_List of tasks_
**A)** Answer these questions using the forum exchange on Little Big Horn.
(i) Besides Little Big Horn, which event does Gwynn Compton ask about?
(ii) Which two commanders does the reply name as among the worst field commanders ever?
(iii) At what age did the reply writer's father land at Omaha Beach?
**B)** Reproduce word for word the passage of the forum exchange on Little Big Horn that begins with "Gwynn Compton wrote:How" and ends after "was some hero...".
**C)** Carry on the forum exchange on Little Big Horn after its final sentence.

_Given text_
◆ ◆ ◆ ◆ ◆
Gwynn Compton wrote:How is the history of Little Big Horn taught in American schools? I've always been under the impression that it was taught as if Custer was some hero...
On the same line of thought, how is the history of Wounded Knee taught? Is it portrayed as the massacre or as an actual battle?
Gwynn
It used to be taught that he was a hero, before it became fashionable to tear down real heroes and pump up paper pushing buffoons like Schwartzkopf and Eisenhower and Westmoreland and drunken fools like Grant who was terribly profligate with the lives of his men. That's why McClellan (who's name was mispelled in an earlier post) was relieved, he was more cautious than Grant and didn't engage in getting his men slaughtered unnecessarily. He was highly popular with his troops, unlike Grant, for that reason. He was made a scapegoat by Lincoln partisans. Grant was one of the worst field commanders ever (along with Braxton Bragg), and a thoroughly corrupt politician. He simply won because he had more lives and resources to waste. If what the guy who posted before the post I'm replying to is getting taught the bilgewater at "Infantry School" with apparently no real study of the battle, of Custer's orders or of what he knew or was told
before the survivors started villifying him to cover their own cowardly asses, it's no wonder the U.S. military got run out of North Korea, lost in Vietnam and is getting its ass kicked in Iraq and Afhganistan. BTW, my father was a career soldier who joined the army at age 15 in 1942, landed at Omaha Beach at age 17 and was awarded a battlefield commission and a Silver Star for the same action in Korea.
◆ ◆ ◆ ◆ ◆
_Stored data_

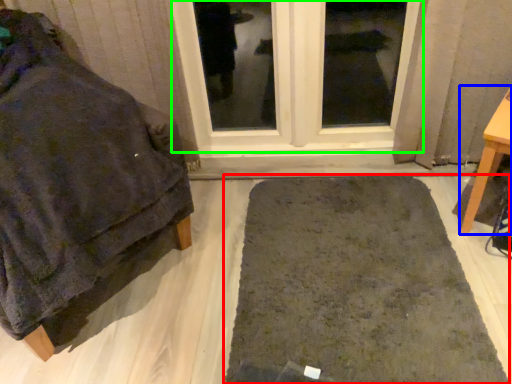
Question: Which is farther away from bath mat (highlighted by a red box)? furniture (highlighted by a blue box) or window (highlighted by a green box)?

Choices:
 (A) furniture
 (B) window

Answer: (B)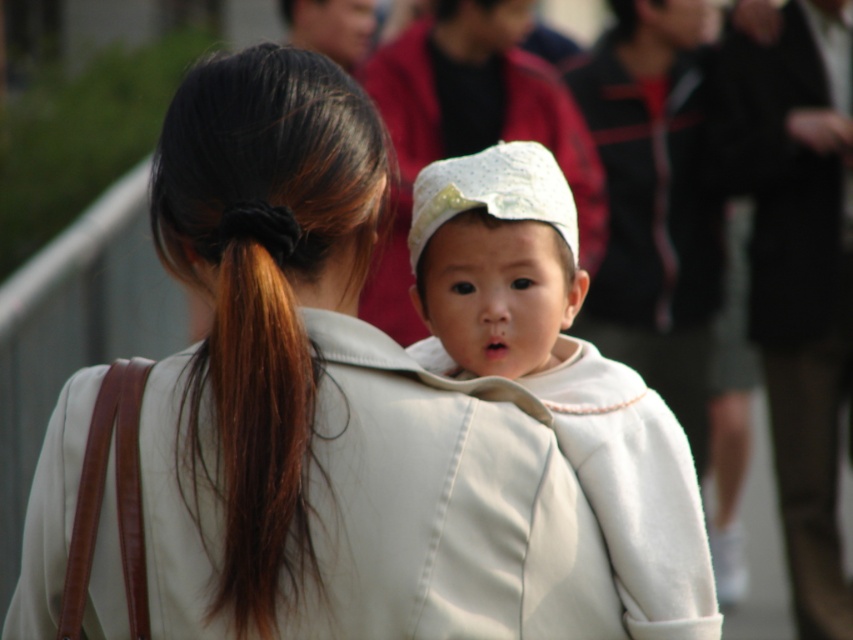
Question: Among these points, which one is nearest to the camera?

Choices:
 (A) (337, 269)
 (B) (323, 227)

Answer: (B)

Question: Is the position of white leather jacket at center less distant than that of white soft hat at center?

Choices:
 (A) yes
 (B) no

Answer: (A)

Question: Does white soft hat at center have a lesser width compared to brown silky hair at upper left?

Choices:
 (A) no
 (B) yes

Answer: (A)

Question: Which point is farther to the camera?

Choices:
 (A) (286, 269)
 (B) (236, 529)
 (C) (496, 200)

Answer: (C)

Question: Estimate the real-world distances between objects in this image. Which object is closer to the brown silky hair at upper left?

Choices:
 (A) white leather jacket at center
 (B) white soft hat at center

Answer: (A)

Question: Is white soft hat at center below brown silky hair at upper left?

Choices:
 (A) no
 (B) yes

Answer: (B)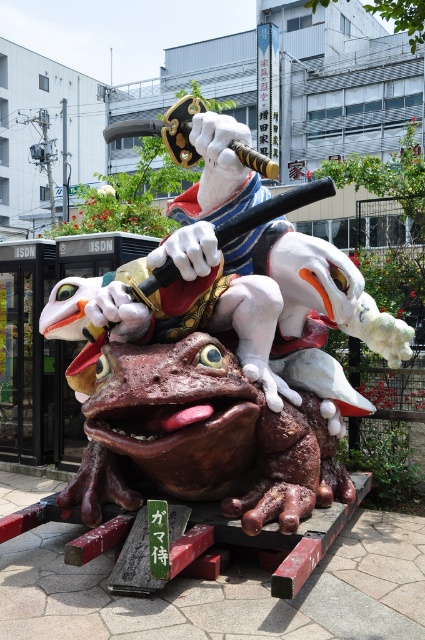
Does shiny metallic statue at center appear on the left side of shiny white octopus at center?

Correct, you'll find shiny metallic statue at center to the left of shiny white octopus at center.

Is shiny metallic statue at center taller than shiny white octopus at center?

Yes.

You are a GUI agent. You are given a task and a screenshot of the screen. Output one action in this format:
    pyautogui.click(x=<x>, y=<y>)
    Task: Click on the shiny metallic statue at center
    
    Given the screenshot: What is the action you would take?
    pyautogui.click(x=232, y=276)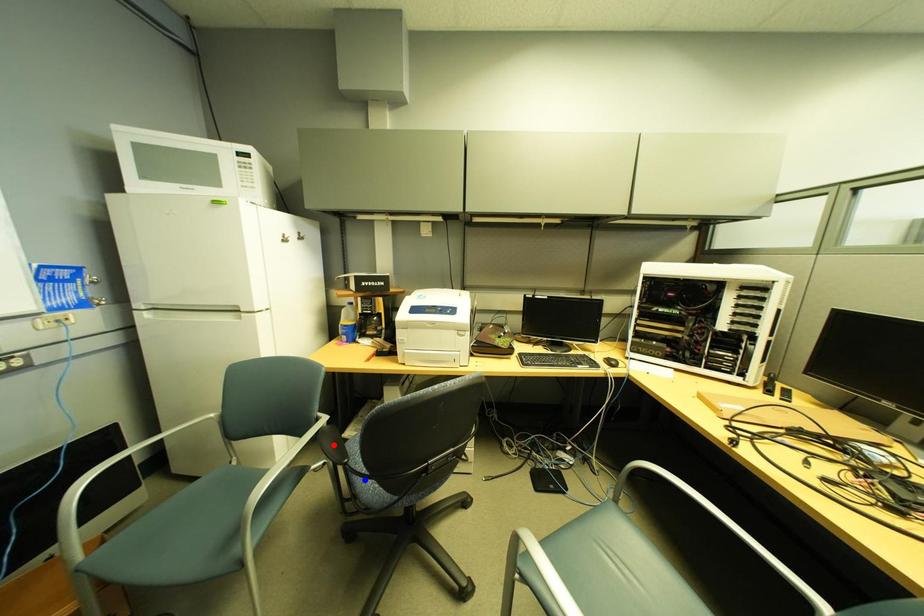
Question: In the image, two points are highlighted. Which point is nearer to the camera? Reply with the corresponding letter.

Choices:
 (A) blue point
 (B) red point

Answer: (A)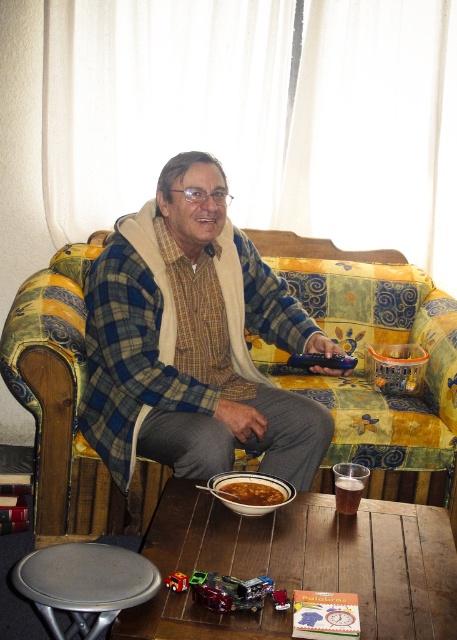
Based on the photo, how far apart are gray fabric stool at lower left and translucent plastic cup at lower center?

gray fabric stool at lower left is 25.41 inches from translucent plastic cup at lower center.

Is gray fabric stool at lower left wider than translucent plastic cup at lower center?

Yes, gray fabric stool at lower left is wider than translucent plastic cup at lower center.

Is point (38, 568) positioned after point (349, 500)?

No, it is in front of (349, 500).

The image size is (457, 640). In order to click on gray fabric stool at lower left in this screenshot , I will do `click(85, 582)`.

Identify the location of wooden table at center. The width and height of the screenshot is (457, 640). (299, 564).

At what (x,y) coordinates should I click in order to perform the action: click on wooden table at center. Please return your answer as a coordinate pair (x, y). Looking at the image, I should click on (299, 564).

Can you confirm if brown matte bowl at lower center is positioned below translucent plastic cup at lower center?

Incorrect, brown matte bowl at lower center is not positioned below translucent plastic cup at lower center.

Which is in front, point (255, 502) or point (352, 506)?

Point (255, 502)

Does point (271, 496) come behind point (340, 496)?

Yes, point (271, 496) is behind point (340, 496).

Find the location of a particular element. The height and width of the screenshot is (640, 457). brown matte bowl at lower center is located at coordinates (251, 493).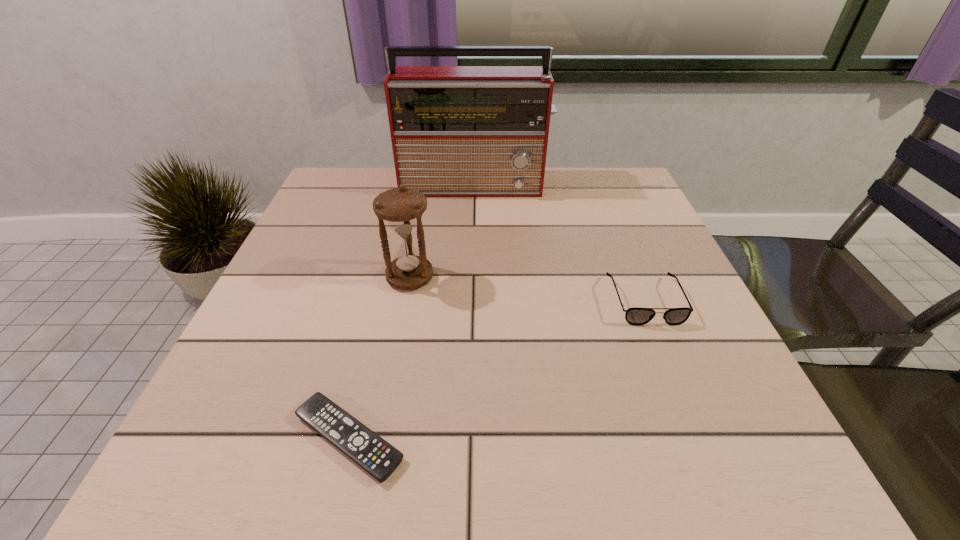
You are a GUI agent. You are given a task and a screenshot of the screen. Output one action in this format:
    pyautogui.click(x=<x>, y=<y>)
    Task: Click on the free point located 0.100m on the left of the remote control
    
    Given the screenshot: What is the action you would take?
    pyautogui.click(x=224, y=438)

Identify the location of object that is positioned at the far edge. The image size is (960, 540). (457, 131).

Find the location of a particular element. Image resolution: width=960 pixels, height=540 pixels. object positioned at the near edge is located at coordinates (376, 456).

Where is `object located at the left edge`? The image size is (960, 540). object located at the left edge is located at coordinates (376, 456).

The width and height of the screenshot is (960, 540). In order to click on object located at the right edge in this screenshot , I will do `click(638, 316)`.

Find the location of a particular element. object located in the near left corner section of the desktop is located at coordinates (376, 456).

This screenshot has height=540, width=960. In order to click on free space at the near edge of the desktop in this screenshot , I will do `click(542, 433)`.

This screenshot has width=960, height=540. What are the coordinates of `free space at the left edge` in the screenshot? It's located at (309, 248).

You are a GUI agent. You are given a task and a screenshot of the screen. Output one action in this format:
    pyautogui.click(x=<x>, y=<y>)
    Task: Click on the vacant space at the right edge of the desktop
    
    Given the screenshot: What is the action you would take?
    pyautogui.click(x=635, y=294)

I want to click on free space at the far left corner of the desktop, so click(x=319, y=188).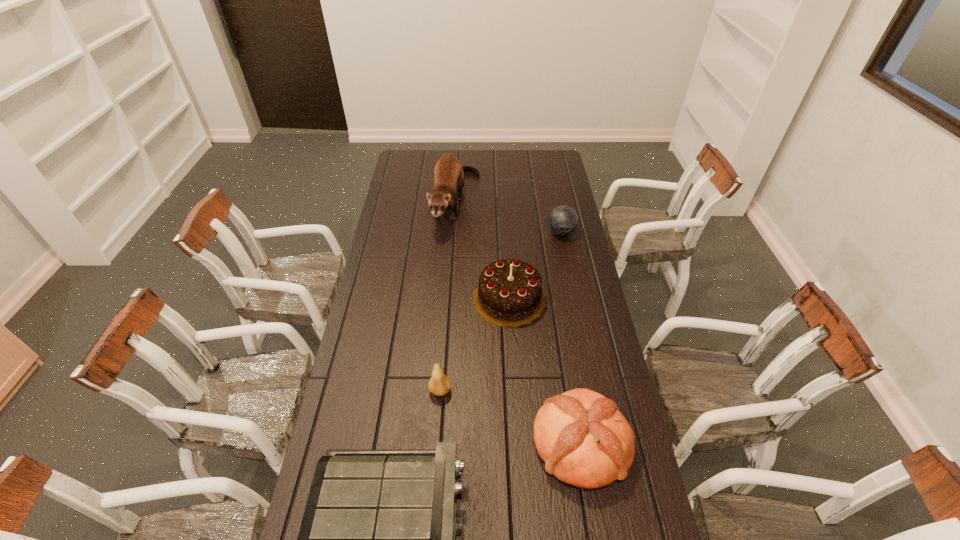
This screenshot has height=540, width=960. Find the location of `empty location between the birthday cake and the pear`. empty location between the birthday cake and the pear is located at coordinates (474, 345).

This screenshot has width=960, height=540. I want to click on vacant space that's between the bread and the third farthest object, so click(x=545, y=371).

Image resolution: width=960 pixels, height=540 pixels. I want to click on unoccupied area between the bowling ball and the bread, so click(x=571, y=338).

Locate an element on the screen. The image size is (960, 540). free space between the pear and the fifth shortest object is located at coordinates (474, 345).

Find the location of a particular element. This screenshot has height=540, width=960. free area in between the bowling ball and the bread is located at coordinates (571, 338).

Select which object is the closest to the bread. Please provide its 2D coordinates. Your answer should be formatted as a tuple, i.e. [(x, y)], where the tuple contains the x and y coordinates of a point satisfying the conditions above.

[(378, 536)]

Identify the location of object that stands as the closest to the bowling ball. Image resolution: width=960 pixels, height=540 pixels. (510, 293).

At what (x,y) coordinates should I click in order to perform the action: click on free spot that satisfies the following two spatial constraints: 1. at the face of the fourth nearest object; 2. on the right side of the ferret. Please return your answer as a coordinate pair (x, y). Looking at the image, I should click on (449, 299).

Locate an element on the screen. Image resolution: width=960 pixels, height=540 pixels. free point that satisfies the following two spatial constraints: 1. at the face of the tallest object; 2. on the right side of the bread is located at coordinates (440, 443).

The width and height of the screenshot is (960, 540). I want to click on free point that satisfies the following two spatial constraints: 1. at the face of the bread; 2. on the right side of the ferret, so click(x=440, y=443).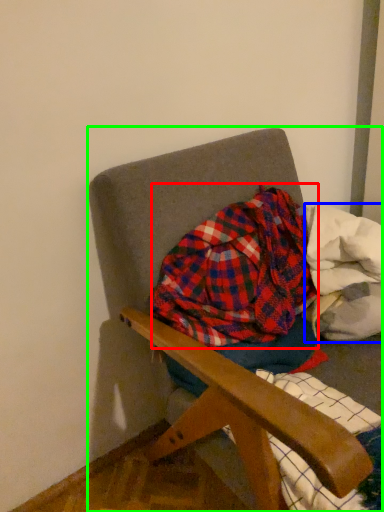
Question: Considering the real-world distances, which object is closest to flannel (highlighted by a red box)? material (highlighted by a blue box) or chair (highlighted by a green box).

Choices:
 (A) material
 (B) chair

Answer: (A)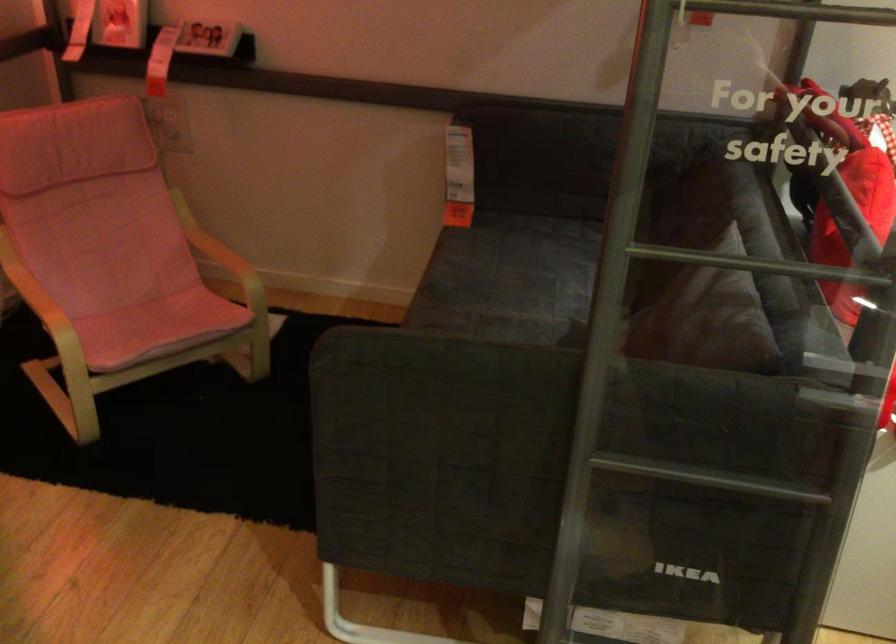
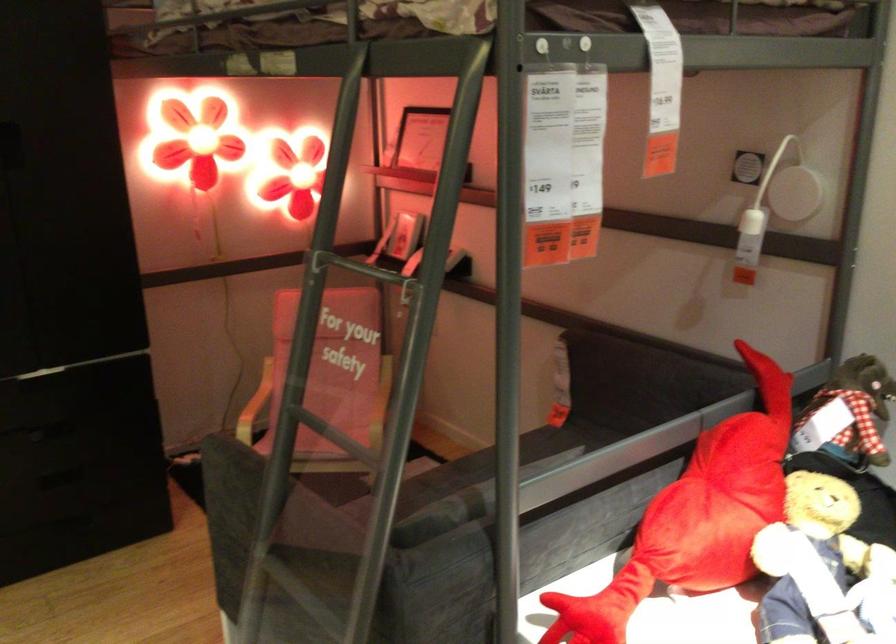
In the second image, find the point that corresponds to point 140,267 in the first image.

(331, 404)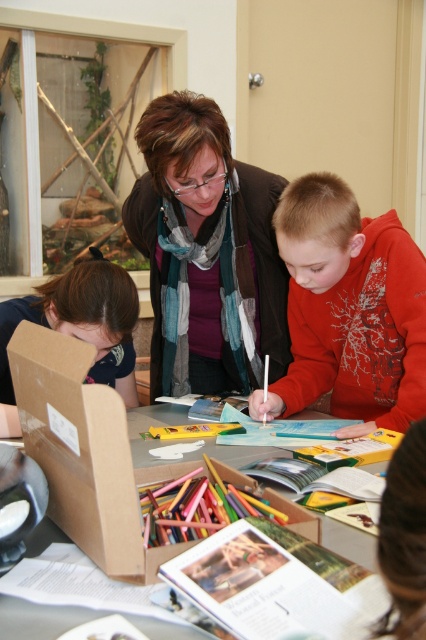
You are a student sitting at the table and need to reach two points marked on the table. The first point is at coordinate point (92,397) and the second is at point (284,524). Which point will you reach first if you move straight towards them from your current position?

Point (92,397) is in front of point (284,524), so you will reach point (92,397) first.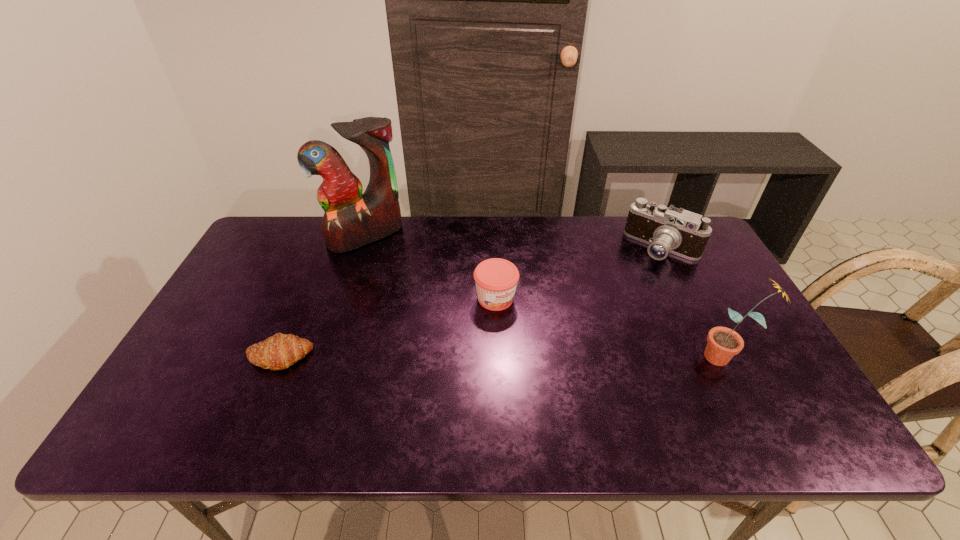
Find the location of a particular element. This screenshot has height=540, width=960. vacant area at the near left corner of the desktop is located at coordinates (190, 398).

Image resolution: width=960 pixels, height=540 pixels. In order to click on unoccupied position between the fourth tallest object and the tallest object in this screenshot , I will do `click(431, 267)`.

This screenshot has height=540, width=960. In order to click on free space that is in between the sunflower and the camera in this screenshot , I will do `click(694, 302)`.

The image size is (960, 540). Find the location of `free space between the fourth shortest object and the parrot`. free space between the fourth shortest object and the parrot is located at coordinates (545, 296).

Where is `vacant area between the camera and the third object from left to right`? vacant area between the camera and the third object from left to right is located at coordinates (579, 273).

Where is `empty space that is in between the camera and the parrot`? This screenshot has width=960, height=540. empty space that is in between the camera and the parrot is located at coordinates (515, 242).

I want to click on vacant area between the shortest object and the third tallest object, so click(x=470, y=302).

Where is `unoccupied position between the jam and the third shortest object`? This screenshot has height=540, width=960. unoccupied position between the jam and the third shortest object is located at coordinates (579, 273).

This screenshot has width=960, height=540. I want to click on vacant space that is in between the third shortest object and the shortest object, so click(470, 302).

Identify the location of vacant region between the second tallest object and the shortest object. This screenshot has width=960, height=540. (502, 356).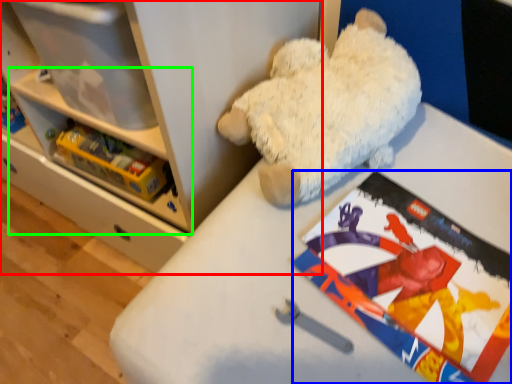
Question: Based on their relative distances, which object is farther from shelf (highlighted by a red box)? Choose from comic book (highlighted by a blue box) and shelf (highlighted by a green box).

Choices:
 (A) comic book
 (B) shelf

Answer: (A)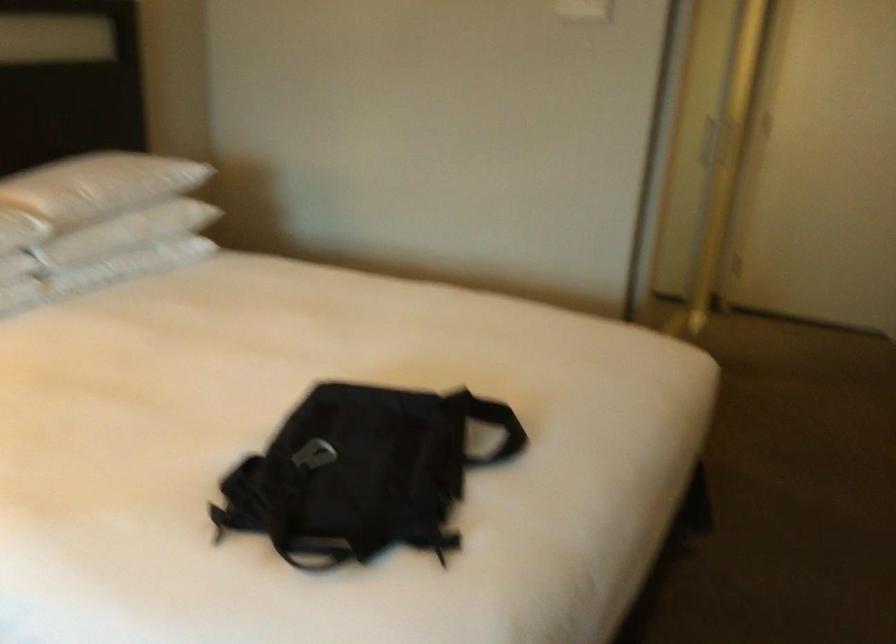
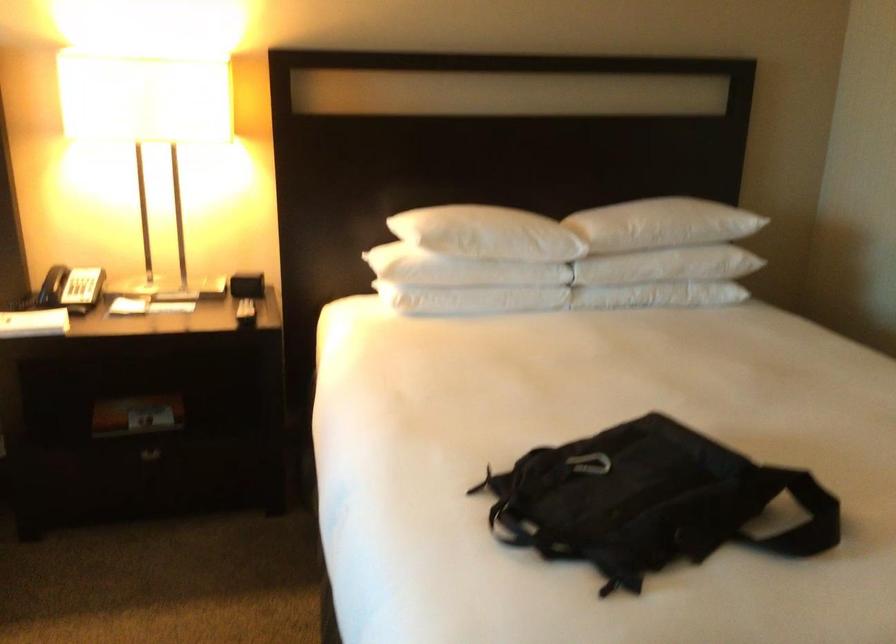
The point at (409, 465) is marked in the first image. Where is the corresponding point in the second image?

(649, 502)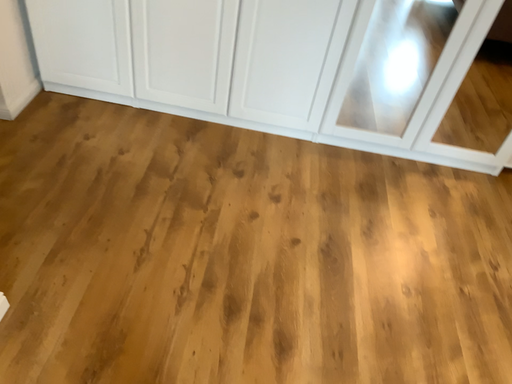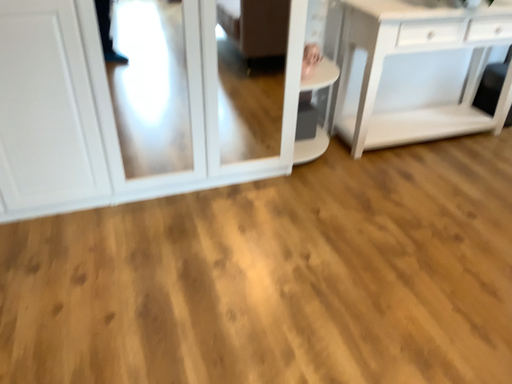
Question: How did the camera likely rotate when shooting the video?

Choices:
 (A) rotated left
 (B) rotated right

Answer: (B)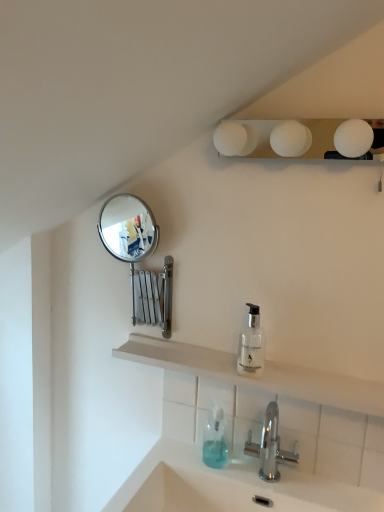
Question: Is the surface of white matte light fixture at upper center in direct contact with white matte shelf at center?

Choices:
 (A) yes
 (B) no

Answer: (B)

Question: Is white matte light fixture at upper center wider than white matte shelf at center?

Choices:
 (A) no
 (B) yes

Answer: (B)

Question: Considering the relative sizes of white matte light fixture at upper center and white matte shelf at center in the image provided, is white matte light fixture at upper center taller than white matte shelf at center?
◆ ◆ ◆ ◆ ◆
_Responses to the exercise_
**A)**
(i) Wounded Knee
(ii) Grant and Braxton Bragg
(iii) 17

**B)**
Gwynn Compton wrote:How is the history of Little Big Horn taught in American schools? I've always been under the impression that it was taught as if Custer was some hero...

**C)**
When I rode to Sturgis, S.D. for the annual biker rally in late July, 2003, I stopped at the Little Bighorn Battlefield. There some Indian female college intern Park Ranger was giving the new and politically correct version of George Armstrong Custer, the 1876 campaign and the battle to visitors. Off the side, as I was walking up, some older, gray haired Indian male had button-holed some tourist telling him "I'm not supposed to be here" as in the army in 1876 was on some sort of genocide mission (uh, who committed genocide on that hill?). About 5 minutes into her tirade, I interrupted this woman, because I could tolerate no more of this, told her "You're full of (feces), you know nothing about the battle, the personalities and what went before. I could do a better job of instructing here, since I've actually read books by serious scholars and survivors of the regiment and studied it for many years, you've got an agenda". After that I proceeded to so for about 45 minutes. It was not my first trip to the battlefield, but hadn't been there for about 15 years. I recommended some books such as To Hell With Honor-Custer and the Little Big Horn, and concluded with pointing to that monument to the Indians, called it an abomination that was about as appropriate as putting up a memorial to the Japanese at Pearl Harbor, and then continued my tour of the battlefield. I got applause as I was walking away. The "Rangers" looked like they wanted to kill, the feeling was mutual.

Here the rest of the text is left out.